Profile: Dr Karan Ghatora and Dr Rachna Patel
Roles: Locum GPs in London and Reading, UK; Raleigh International medics (field base)
Hours worked: On-call 24 hours a day, seven days a week over three month trip; large majority of calls during morning 9-12 am sessions
Pay: No salary, but subsistence costs covered
On arrival at our base in Kathmandu, we meet the team and are assigned our desks, laptop and phone. The next day we deliver an impromptu presentation to volunteers, using Raleigh’s resources as well as our own. We are introduced to the cooking rota (we will make dinner for anywhere from five to 15 people at base) and other duties on site, including ‘communication’s officer’. This a role we share at base, calling each team out in the field morning and evening, to record their activities and report back to office meetings. This is much like a medical handover, where we list each team’s status, current activities and any problems, and discuss as a team the appropriate action needed.
Having recently completed our GP training, we both wanted to do something different and challenging whilst helping a worthwhile cause and, after a chance meeting with a Raleigh International medic, applied to work on their International Citizens programme.
Raleigh specialise in giving young volunteers a unique experience living in a local village and helping with sustainable development, for example providing or improving water sanitation, and encouraging new enterprises and local support groups, such as women’s rights. Volunteers are supported by UK trained medical doctors who look after them and provide them with basic medical and first aid training. Being locums, we were easily able to organise three months off to take up places on the Nepal project.
We prepare the formal training programme and put together presentations. Sourcing and preparing medication and medical equipment is next; we have to provide a mini medical kit for each volunteer, consisting of basic analgesia, strepsils, plasters and so on, and one large kit for each team with a more extensive supply of painkillers, antibiotics, emergency airway equipment and some intra-venous equipment. Stock checking vast quantities of medicines, ensuring everything is in date and sourcing new products, while working within a budget with the finance team, presents a new challenge for us.
We start the formal training of team leaders and volunteers, all of whom undergo a rigorous two-week training programme before being deployed. We provide the medical part, covering common medical conditions and their treatment (right up our street), first aid/basic life support, and emergency evacuations. It’s an enjoyable time – we get to know all the volunteers through the training sessions and activities, and conducting individual consultations prior to their deployment. We feel ‘back to being GPs’, although the emergency evacuation procedures require a quick refresher crash course. We have to make sure all volunteers feel competent both themselves and as a team in delivering medical aid, and that language barriers do not hinder their training and working as a team.
A phone call comes in about an incident – some volunteers may have been exposed to rabies, something we have never dealt with before. We discuss the plan of action, then source a rabies booster and urgent delivery to the village. It also requires us to help with the non-medical logistics, planning transport and accommodation.
Phase review time. After a period of deployment to a village, teams come back together for two days to discuss their progress. We opt to take on several roles during these days – we run designated drop-in medical clinics, but also take part in the fundraising sales team selling Raleigh International merchandise for part of the day and even judge the dance-off competition at the evening social.
We also restock teams with medicines from reliable sources – often the issue is not obtaining medication, but more obtaining reliable and in-date medication. This involves locating a suitable pharmacy, often governmental.
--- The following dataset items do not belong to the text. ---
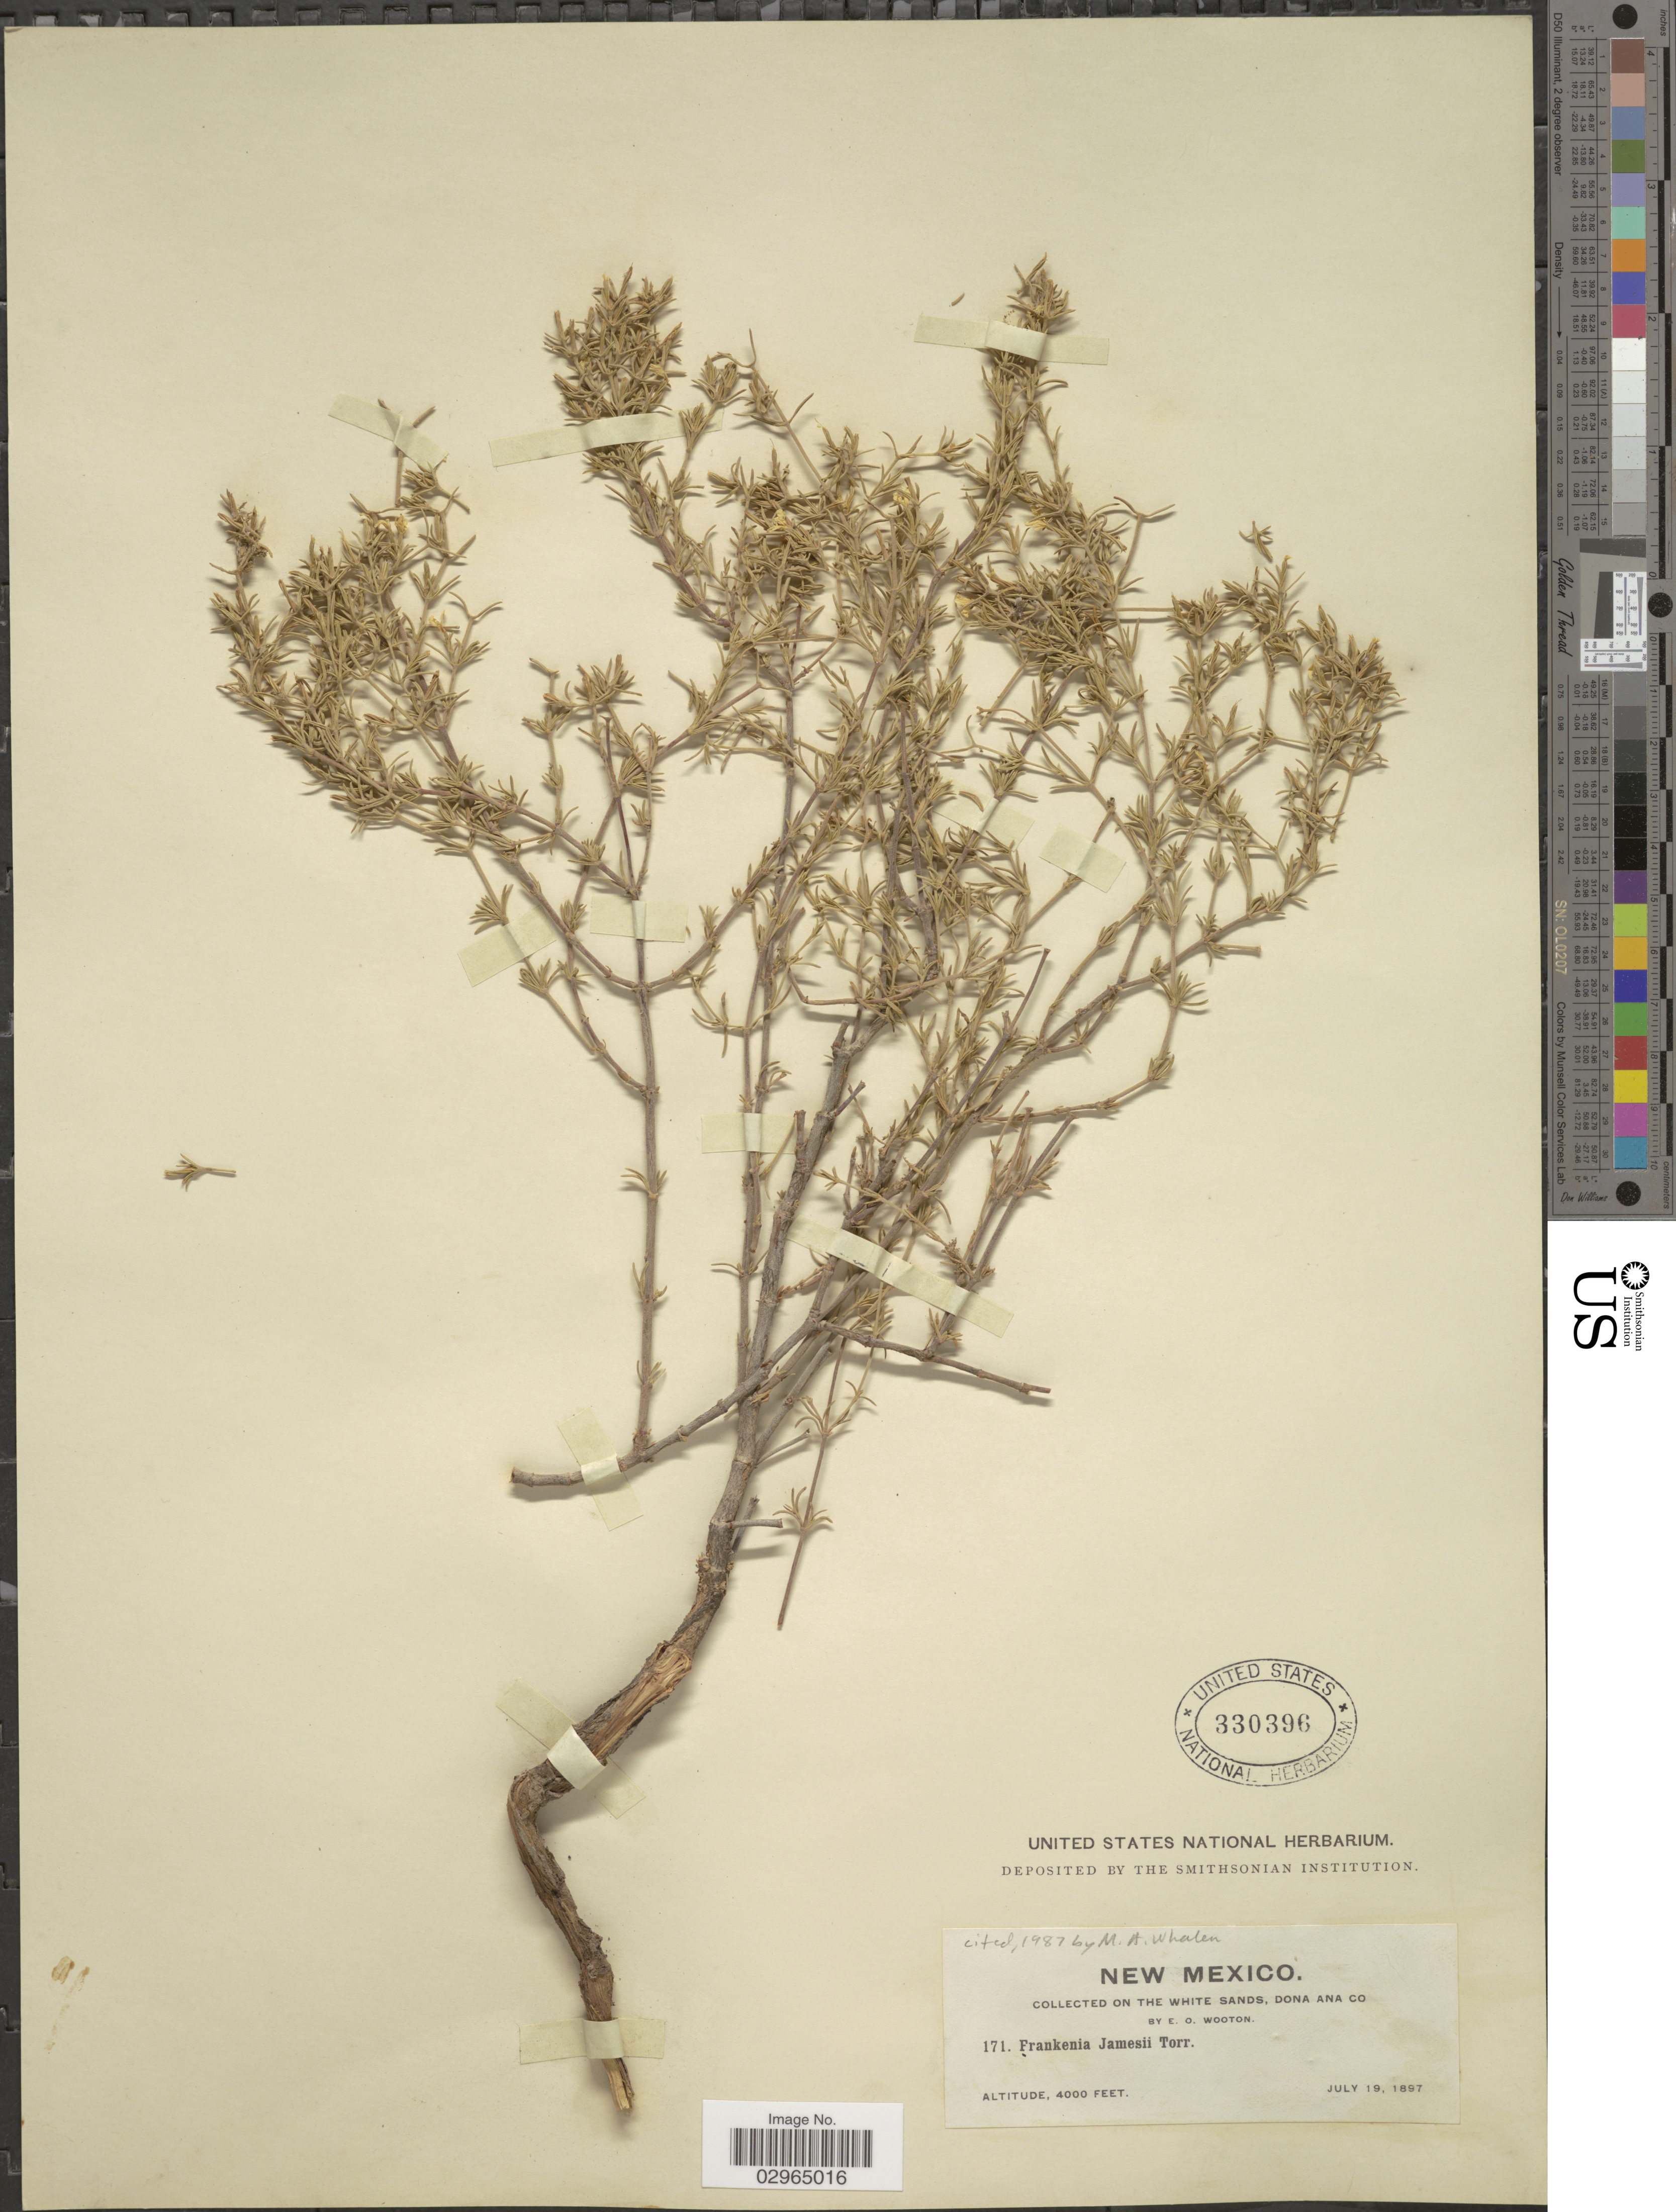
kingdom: Plantae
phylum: Tracheophyta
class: Magnoliopsida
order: Caryophyllales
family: Frankeniaceae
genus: Frankenia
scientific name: Frankenia jamesii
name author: Torr.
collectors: E. O. Wooton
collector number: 171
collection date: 1897-07-19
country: United States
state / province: New Mexico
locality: On the White Sands, Dona Ana Co.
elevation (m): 1219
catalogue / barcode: US 330396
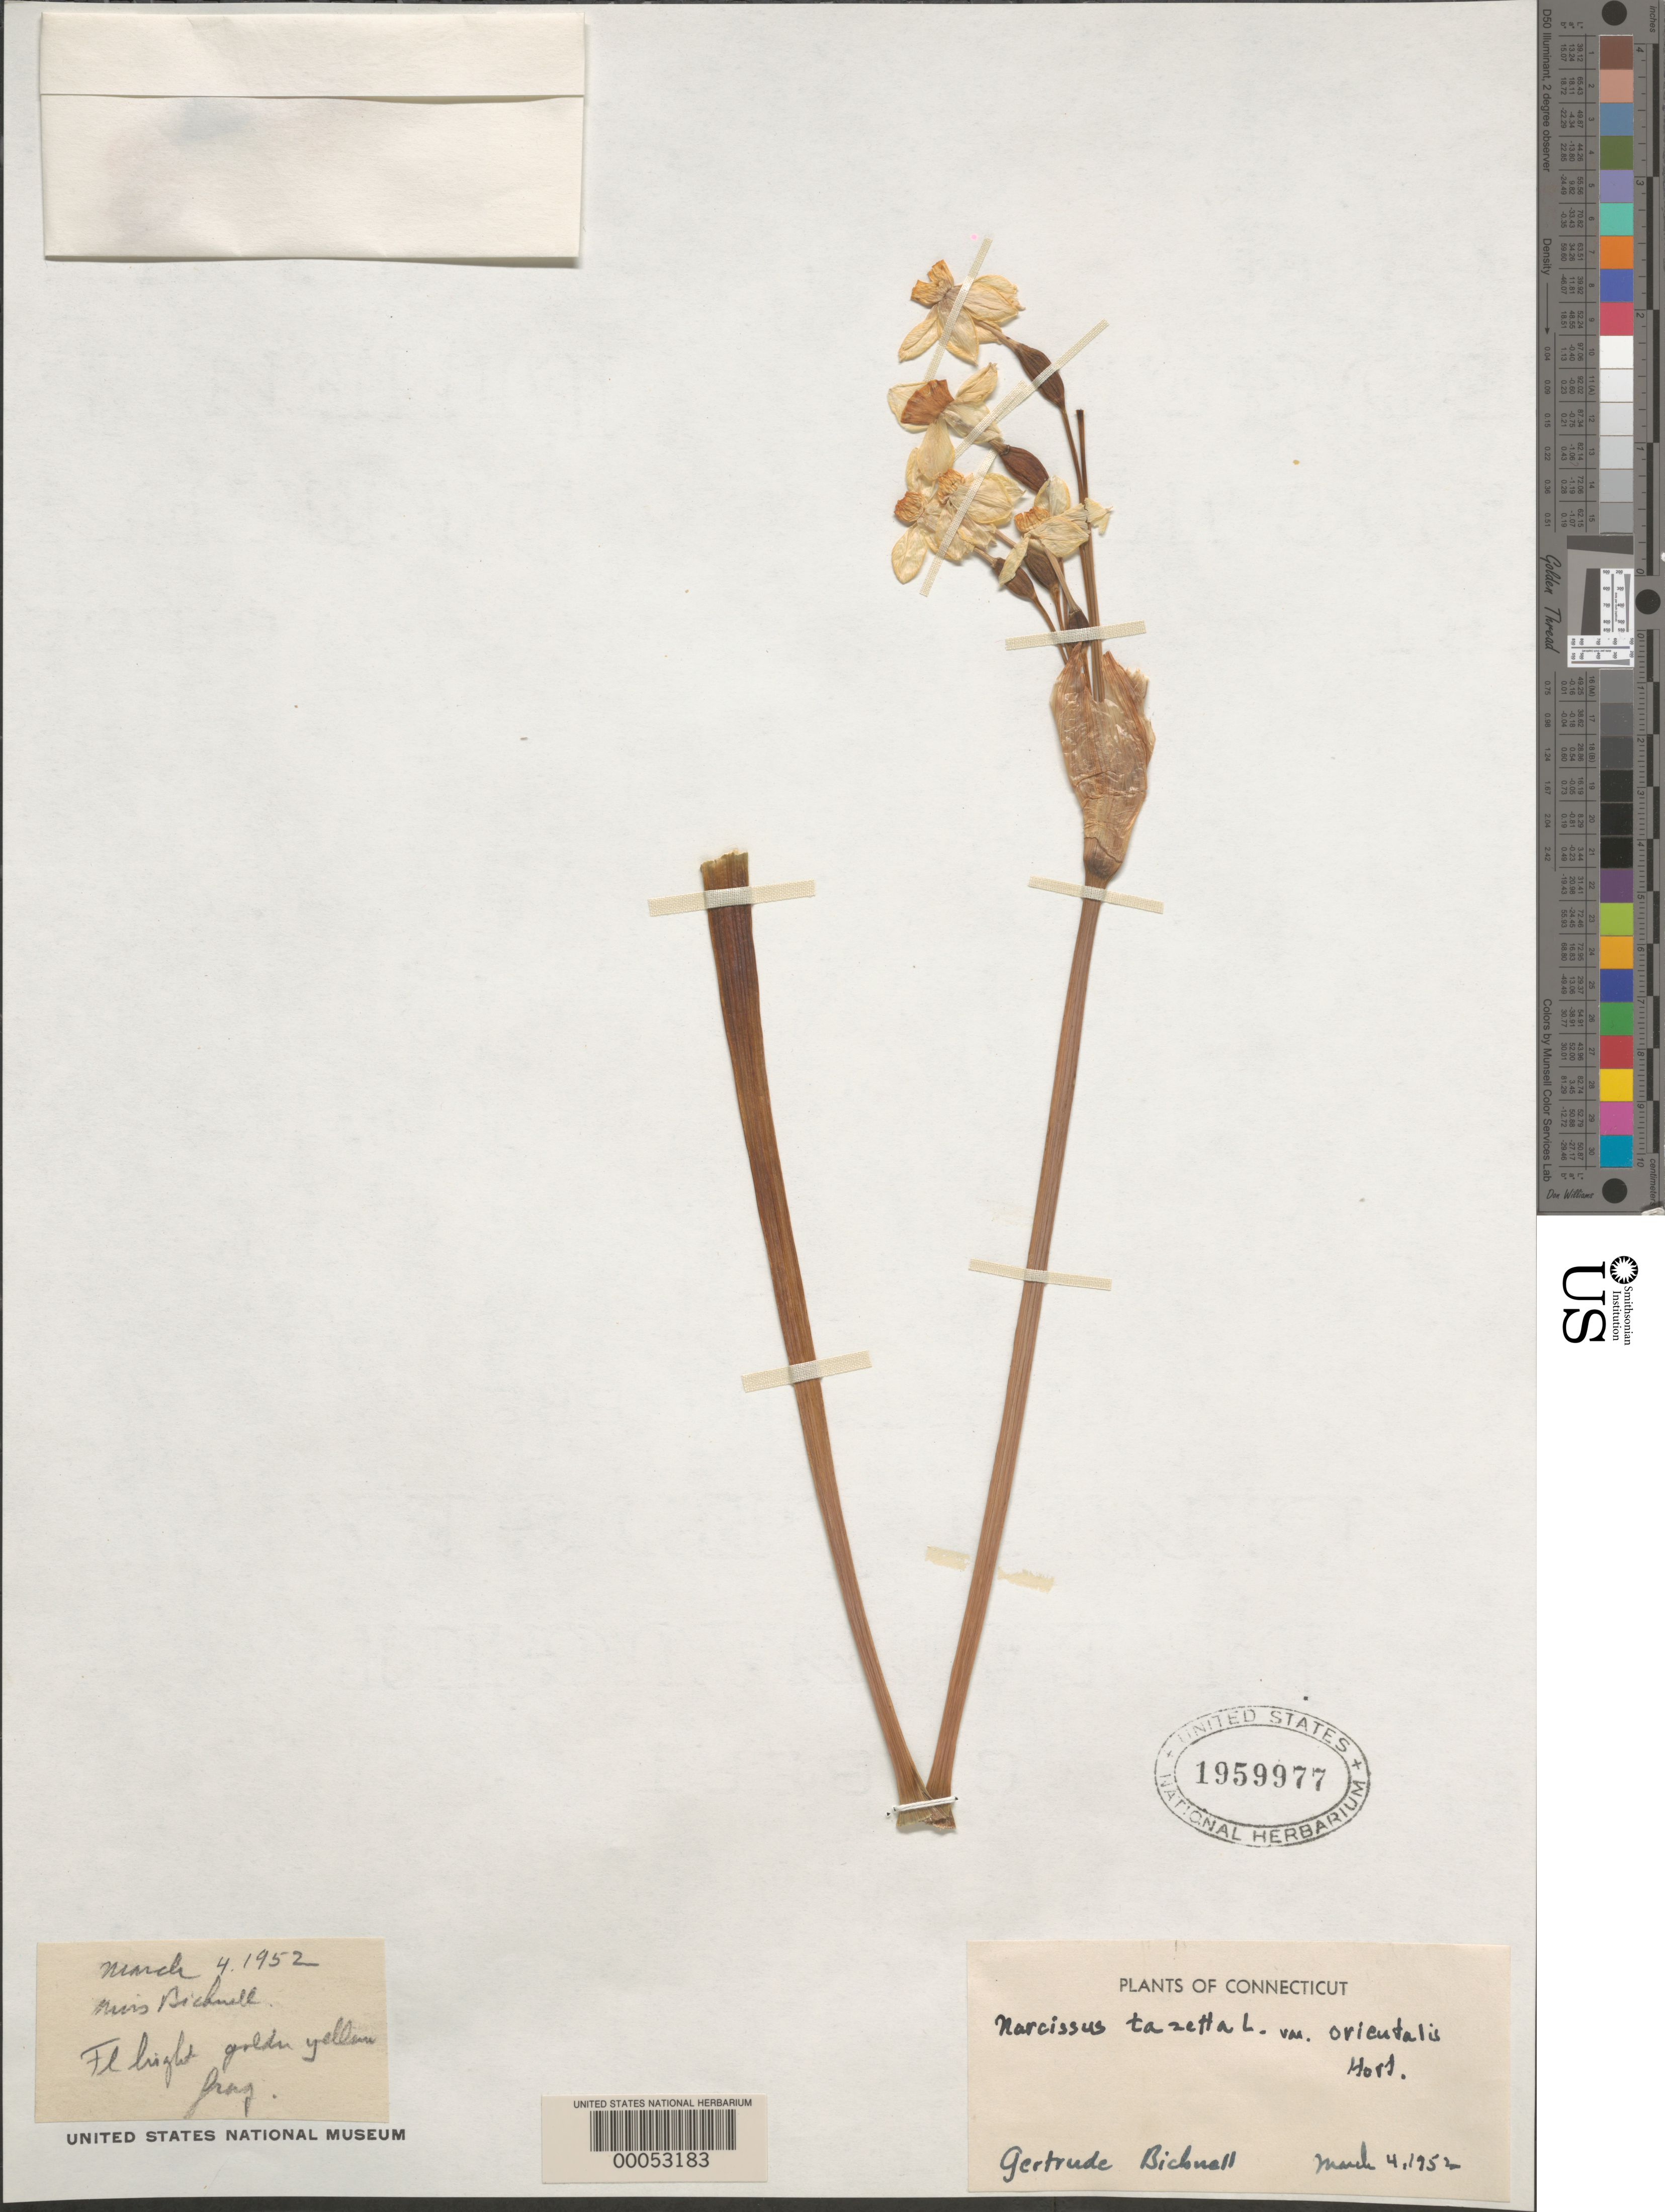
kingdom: Plantae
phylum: Tracheophyta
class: Liliopsida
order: Asparagales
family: Amaryllidaceae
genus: Narcissus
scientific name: Narcissus tazetta var. orientalis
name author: (L.) hort.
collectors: G. Bicknell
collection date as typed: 04 Mar 1952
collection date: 1952-03-04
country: United States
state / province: Connecticut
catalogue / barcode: US 1959977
Volunteers return to their villages and we remain at base to man the on-call phone, discussing and advising on any medical problems. The majority of these centre around gastroenteritis, skin complaints and mental health. This tests and develops our telephone triage and distance treating skills. One volunteer needs a specialist ENT review due to a persistent ear problem; one of us escorts them to the local hospital in Kathmandu, while the other starts a week-long visit to each of the locations to provide onsite support alongside one of the project managers. We rotate as the base doctor/visiting support doctor roughly every week while volunteers are on active deployment.
We received a call that a villager has died by suicide, a terrible situation for both the community and volunteers. One of us is deployed with the Operations Manager and Deputy Operations manager to support the volunteers. As in this case, we find a lot of the medical management is more of mentoring and psychological support than treating acute conditions, and whereas we would normally have only 10 minutes in which to consult, the extra time allows us to develop these skills.